Unfortunately, there are many bug reports for these older mediatek chipsets like mt7615 or mt7603 and activity to fix them becomes less and less as most development now focuses on these newer wifi 6 and wifi 7 devices.

1 Like

This sounds like a good idea.

@easyteacher have the same problem, several mt7621 (ZBT) that crashed before but now hang completely. tried new power supply. no difference. has noted the following before it hangs:

commands like ip, wg etc hangs, i can run ps, but it hangs also after 100+ lines. men jag ser allot of stuck processes.

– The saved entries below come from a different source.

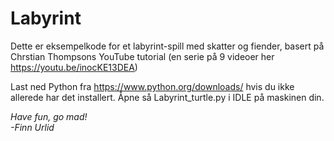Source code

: # Labyrint

Dette er eksempelkode for et labyrint-spill med skatter og fiender, basert på Chrstian Thompsons YouTube tutorial (en serie på 9 videoer her https://youtu.be/inocKE13DEA)

Last ned Python fra https://www.python.org/downloads/ hvis du ikke allerede har det installert. Åpne så Labyrint_turtle.py i IDLE på maskinen din.

*Have fun, go mad!*\
*-Finn Urlid*
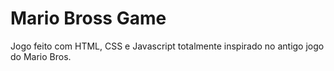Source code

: # Mario Bross Game
 Jogo feito com HTML, CSS e Javascript totalmente inspirado no antigo jogo do Mario Bros.
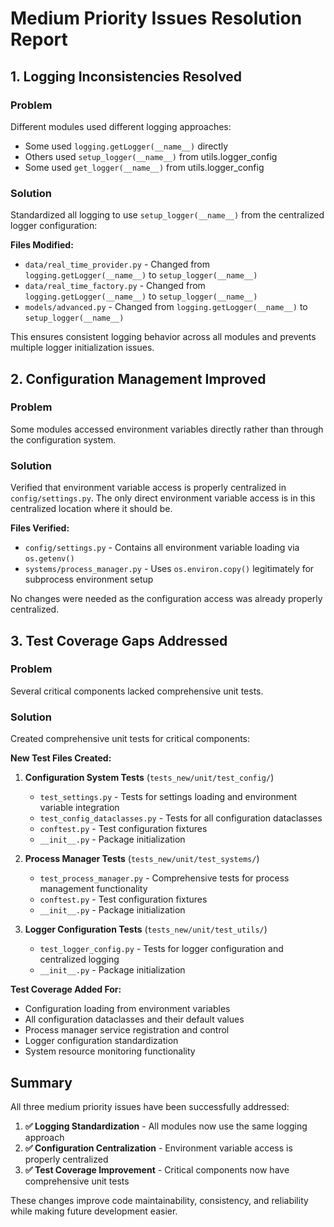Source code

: # Medium Priority Issues Resolution Report

## 1. Logging Inconsistencies Resolved

### Problem
Different modules used different logging approaches:
- Some used `logging.getLogger(__name__)` directly
- Others used `setup_logger(__name__)` from utils.logger_config
- Some used `get_logger(__name__)` from utils.logger_config

### Solution
Standardized all logging to use `setup_logger(__name__)` from the centralized logger configuration:

**Files Modified:**
- `data/real_time_provider.py` - Changed from `logging.getLogger(__name__)` to `setup_logger(__name__)`
- `data/real_time_factory.py` - Changed from `logging.getLogger(__name__)` to `setup_logger(__name__)`
- `models/advanced.py` - Changed from `logging.getLogger(__name__)` to `setup_logger(__name__)`

This ensures consistent logging behavior across all modules and prevents multiple logger initialization issues.

## 2. Configuration Management Improved

### Problem
Some modules accessed environment variables directly rather than through the configuration system.

### Solution
Verified that environment variable access is properly centralized in `config/settings.py`. The only direct environment variable access is in this centralized location where it should be.

**Files Verified:**
- `config/settings.py` - Contains all environment variable loading via `os.getenv()`
- `systems/process_manager.py` - Uses `os.environ.copy()` legitimately for subprocess environment setup

No changes were needed as the configuration access was already properly centralized.

## 3. Test Coverage Gaps Addressed

### Problem
Several critical components lacked comprehensive unit tests.

### Solution
Created comprehensive unit tests for critical components:

**New Test Files Created:**

1. **Configuration System Tests** (`tests_new/unit/test_config/`)
   - `test_settings.py` - Tests for settings loading and environment variable integration
   - `test_config_dataclasses.py` - Tests for all configuration dataclasses
   - `conftest.py` - Test configuration fixtures
   - `__init__.py` - Package initialization

2. **Process Manager Tests** (`tests_new/unit/test_systems/`)
   - `test_process_manager.py` - Comprehensive tests for process management functionality
   - `conftest.py` - Test configuration fixtures
   - `__init__.py` - Package initialization

3. **Logger Configuration Tests** (`tests_new/unit/test_utils/`)
   - `test_logger_config.py` - Tests for logger configuration and centralized logging
   - `__init__.py` - Package initialization

**Test Coverage Added For:**
- Configuration loading from environment variables
- All configuration dataclasses and their default values
- Process manager service registration and control
- Logger configuration standardization
- System resource monitoring functionality

## Summary

All three medium priority issues have been successfully addressed:

1. **✅ Logging Standardization** - All modules now use the same logging approach
2. **✅ Configuration Centralization** - Environment variable access is properly centralized
3. **✅ Test Coverage Improvement** - Critical components now have comprehensive unit tests

These changes improve code maintainability, consistency, and reliability while making future development easier.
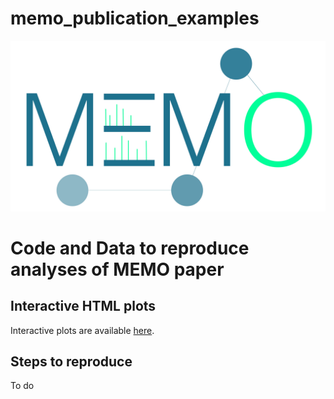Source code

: # memo_publication_examples

![memo_logo](docs/memo_logo.jpg)

# Code and Data to reproduce analyses of MEMO paper

## Interactive HTML plots
Interactive plots are available [here](https://mandelbrot-project.github.io/memo_publication_examples/).

## Steps to reproduce
To do
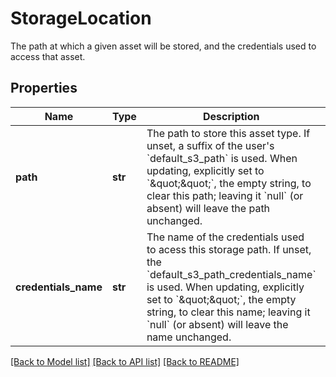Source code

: # StorageLocation

The path at which a given asset will be stored, and the credentials used to access that asset.

## Properties

| Name                 | Type    | Description                                                                                                                                                                                                                                                                                                | Notes      |
| -------------------- | ------- | ---------------------------------------------------------------------------------------------------------------------------------------------------------------------------------------------------------------------------------------------------------------------------------------------------------- | ---------- |
| **path**             | **str** | The path to store this asset type. If unset, a suffix of the user&#39;s &#x60;default_s3_path&#x60; is used. When updating, explicitly set to &#x60;\&quot;\&quot;&#x60;, the empty string, to clear this path; leaving it &#x60;null&#x60; (or absent) will leave the path unchanged.                     | [optional] |
| **credentials_name** | **str** | The name of the credentials used to acess this storage path. If unset, the &#x60;default_s3_path_credentials_name&#x60; is used. When updating, explicitly set to &#x60;\&quot;\&quot;&#x60;, the empty string, to clear this name; leaving it &#x60;null&#x60; (or absent) will leave the name unchanged. | [optional] |

[[Back to Model list]](../README.md#documentation-for-models) [[Back to API list]](../README.md#documentation-for-api-endpoints) [[Back to README]](../README.md)
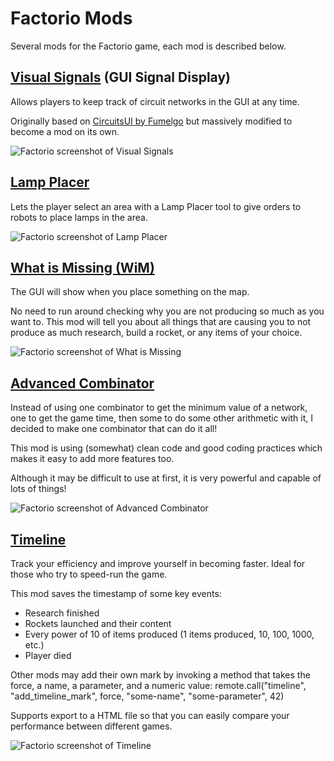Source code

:# Factorio Mods

Several mods for the Factorio game, each mod is described below.

## [Visual Signals](https://mods.factorio.com/mods/zomis/visual-signals) (GUI Signal Display)

Allows players to keep track of circuit networks in the GUI at any time.

Originally based on [CircuitsUI by Fumelgo](https://mods.factorio.com/mods/Fumelgo/CircuitsUI) but massively modified to become a mod on its own.

![Factorio screenshot of Visual Signals](https://mods-data.factorio.com/pub_data/media_files/vjrlqhNDv4QS.png)

## [Lamp Placer](https://mods.factorio.com/mods/zomis/lamp-placer)

Lets the player select an area with a Lamp Placer tool to give orders to robots to place lamps in the area.

![Factorio screenshot of Lamp Placer](https://mods-data.factorio.com/pub_data/media_files/XolK5mysVxah.png)

## [What is Missing (WiM)](https://mods.factorio.com/mods/zomis/what-is-missing)

The GUI will show when you place something on the map.

No need to run around checking why you are not producing so much as you want to. This mod will tell you about all things that are causing you to not produce as much research, build a rocket, or any items of your choice.

![Factorio screenshot of What is Missing](https://mods-data.factorio.com/pub_data/media_files/ZYuB7woBjvzO.png)

## [Advanced Combinator](https://mods.factorio.com/mod/advanced-combinator)

Instead of using one combinator to get the minimum value of a network, one to get the game time, then some to do some other arithmetic with it, I decided to make one combinator that can do it all!

This mod is using (somewhat) clean code and good coding practices which makes it easy to add more features too.

Although it may be difficult to use at first, it is very powerful and capable of lots of things!

![Factorio screenshot of Advanced Combinator](https://mods-data.factorio.com/assets/102511eb9c85063d051c0492bfc17b2c23994650.png)

## [Timeline](https://mods.factorio.com/mod/timeline)

Track your efficiency and improve yourself in becoming faster. Ideal for those who try to speed-run the game.

This mod saves the timestamp of some key events:
- Research finished
- Rockets launched and their content
- Every power of 10 of items produced (1 items produced, 10, 100, 1000, etc.)
- Player died

Other mods may add their own mark by invoking a method that takes the force, a name, a parameter, and a numeric value:
remote.call("timeline", "add_timeline_mark", force, "some-name", "some-parameter", 42)

Supports export to a HTML file so that you can easily compare your performance between different games.

![Factorio screenshot of Timeline](https://mods-data.factorio.com/assets/ee2cc0396664d16c43bcb9869ef60c45aa070589.png)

root@router: strace ip addr

execve("/sbin/ip", ["ip", "addr"], 0x7fe84484 /* 13 vars */) = 0
set_thread_area(0x77f90efc)             = 0
set_tid_address(0x77f88008)             = 10523
*removed allot of open/close libs*
mprotect(0x77edd000, 4096, PROT_READ)   = 0
mprotect(0x77eb4000, 4096, PROT_READ)   = 0
mprotect(0x77ea0000, 4096, PROT_READ)   = 0
mprotect(0x77e7c000, 4096, PROT_READ)   = 0
mprotect(0x460000, 4096, PROT_READ)     = 0
socket(AF_NETLINK, SOCK_RAW|SOCK_CLOEXEC, NETLINK_ROUTE) = 3
setsockopt(3, SOL_SOCKET, SO_SNDBUF, [32768], 4) = 0
setsockopt(3, SOL_SOCKET, SO_RCVBUF, [1048576], 4) = 0
setsockopt(3, SOL_NETLINK, NETLINK_EXT_ACK, [1], 4) = 0
bind(3, {sa_family=AF_NETLINK, nl_pid=0, nl_groups=00000000}, 12) = 0
getsockname(3, {sa_family=AF_NETLINK, nl_pid=10523, nl_groups=00000000}, [12]) = 0
setsockopt(3, SOL_NETLINK, NETLINK_DUMP_STRICT_CHK, [1], 4) = -1 ENOPROTOOPT (Protocol not available)
sendto(3, {{len=40, type=0x12 /* NLMSG_??? */, flags=NLM_F_REQUEST|0x300, seq=1650512819, pid=0}, "\x00\x00\x00\x00\x00\x00\x00\x00\x00\x00\x00\x00\x00\x00\x00\x00\x08\x00\x1d\x00\x01\x00\x00\x00"}, 40, 0, NULL, 0

so, commands that use socket(AF_NETLINK hangs.

someone that have a clue?

I am now at r23838+1-8f5986355c and the uptime has reached 8 days.

I am almost sure the crash is gone. Offloading is disabled.